In long tasks, context is the bottleneck
When an auto research loop runs for many hours across sessions, the context window hits its limit first. Leaving old conversation as-is overflows the window; cutting it blindly breaks task coherence. Context compaction summarizes older portions and replaces them with a compressed state while preserving task continuity.
The key insight is that compaction is a decision problem, not a mere threshold problem. When you compact determines quality.
Reactive, proactive, and decision-based
Reactive strategies respond after a problem occurs, such as a sliding window that drops the oldest messages on overflow or on-demand summarization. Proactive strategies prepare summaries in the background so that when a threshold is reached, a pre-computed summary is used immediately without pausing. Recently, decision-based compaction, where the model itself decides when and how to compact, matched or beat threshold approaches at a fraction of the token cost.
Full guide: from planning to operations
In planning, define compaction goals as numbers. For example, set task-continuity retention after compaction, zero interruptions from context overflow, and a compaction token-cost ceiling. Decision-based compaction pairs the compaction tool with firing rules: compact when a sub-task is resolved or the trajectory is converging, and hold mid-derivation or when stuck. Judging timing this way reduces the mistake of cutting away important context.
A common failure pattern is losing decisive information in the summary. If a summary keeps only conclusions and discards rationale or open items, later steps repeat the same mistakes. To prevent this, use hierarchical summarization to keep the original, mid-level summary, and top summary together, and exclude open tasks and decision rationale from compaction. For recovery, if work after compaction contradicts or repeats a prior decision, trace back from the top summary to the original to restore it. Store short-term memory as raw events synchronously and build long-term memory asynchronously in the background so it does not block the conversation.

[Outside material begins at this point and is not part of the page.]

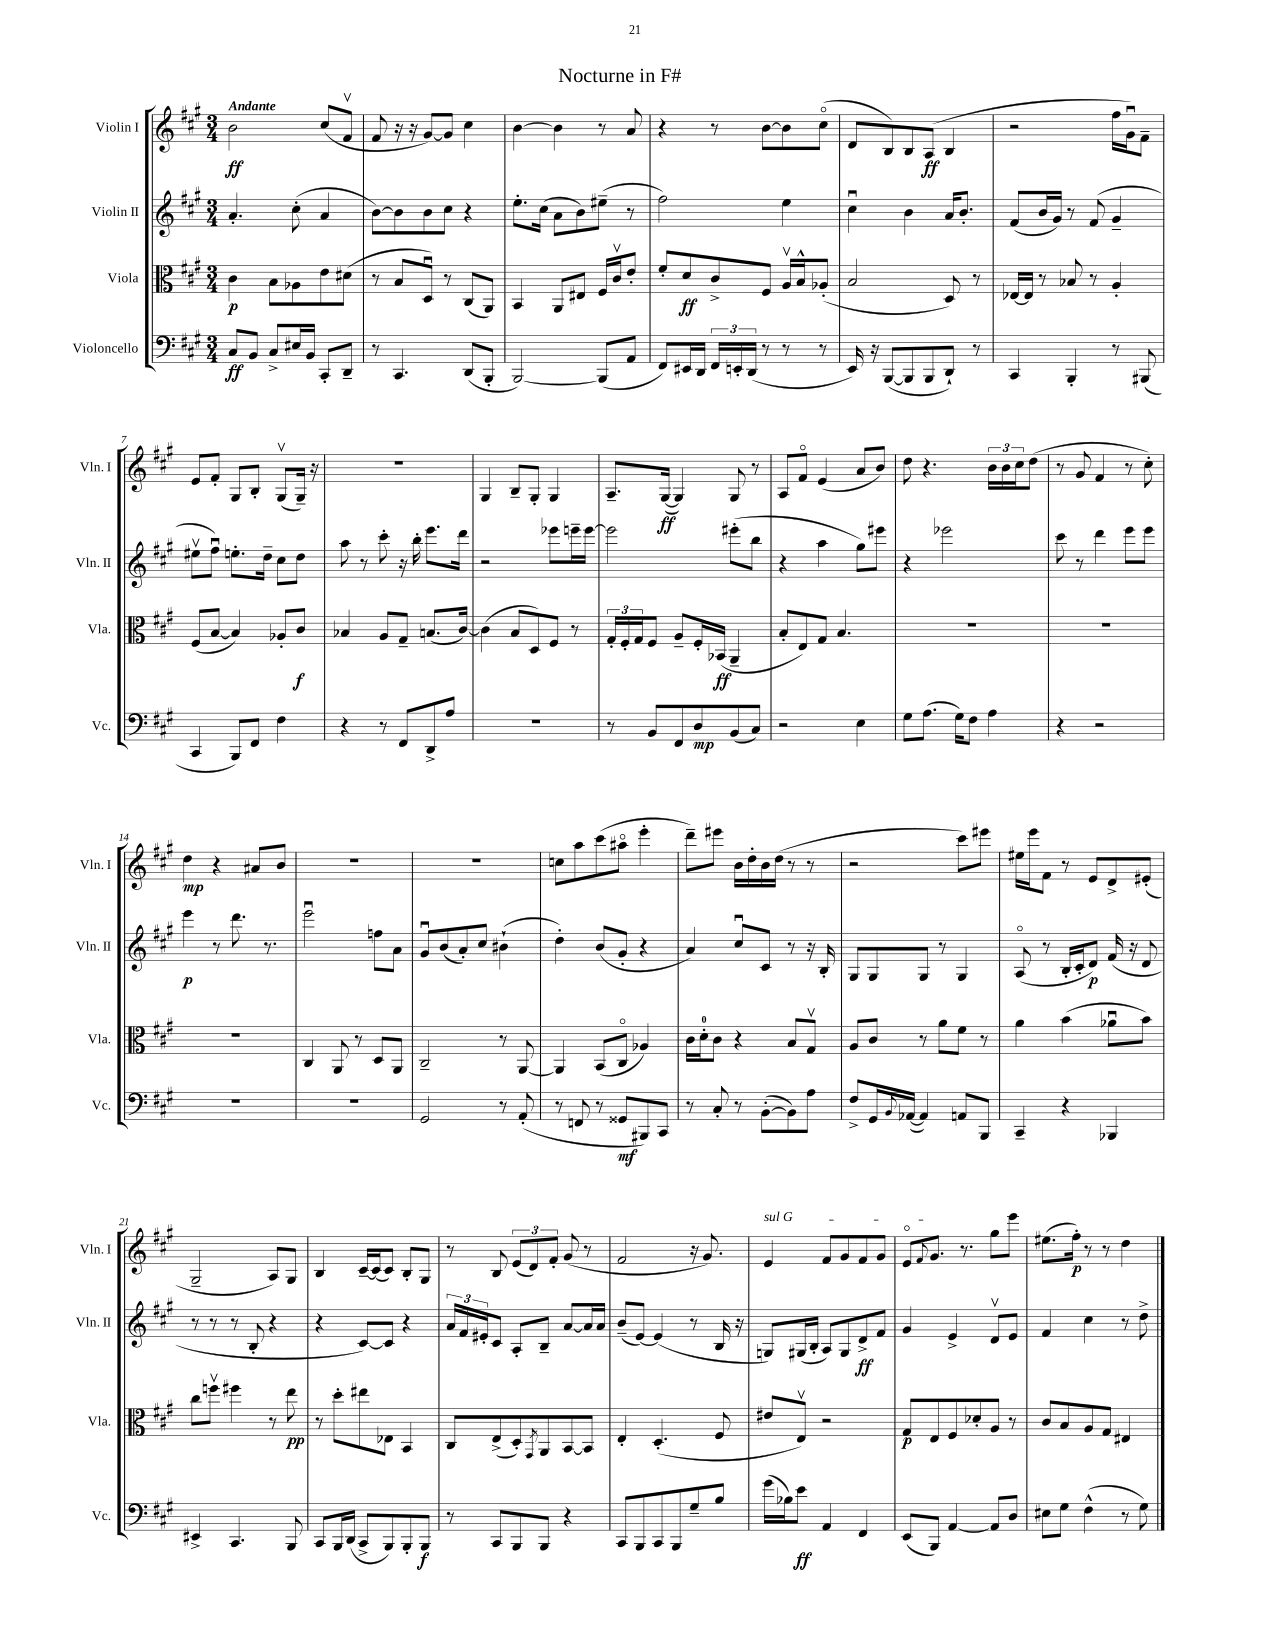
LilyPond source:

On the operations checklist, keep a compaction history. Record what was compacted when and why, and which items were preserved, in standard fields. As observability fields, use compaction frequency, post-compaction continuity failure rate, summary-to-original token ratio, and re-expansion (original restore) count. Keep masking rules so summaries and originals contain no personal data.
The continuous improvement loop analyzes cases where quality dropped after compaction weekly. Add frequently lost information types to preservation rules and reflect inappropriate compaction timing into firing rules. A compaction strategy should be a decision rule that keeps adjusting to absorb real failures, not a fixed threshold.
Key takeaways
In short, the bottleneck for long-running agents is context, and compaction is a decision, not a threshold. Go beyond reactive and proactive to judge firing timing by decision, preserve rationale and open tasks with hierarchical summarization, and separate STM and LTM. Observe post-compaction continuity failure and keep refining preservation rules to maintain coherence in long tasks.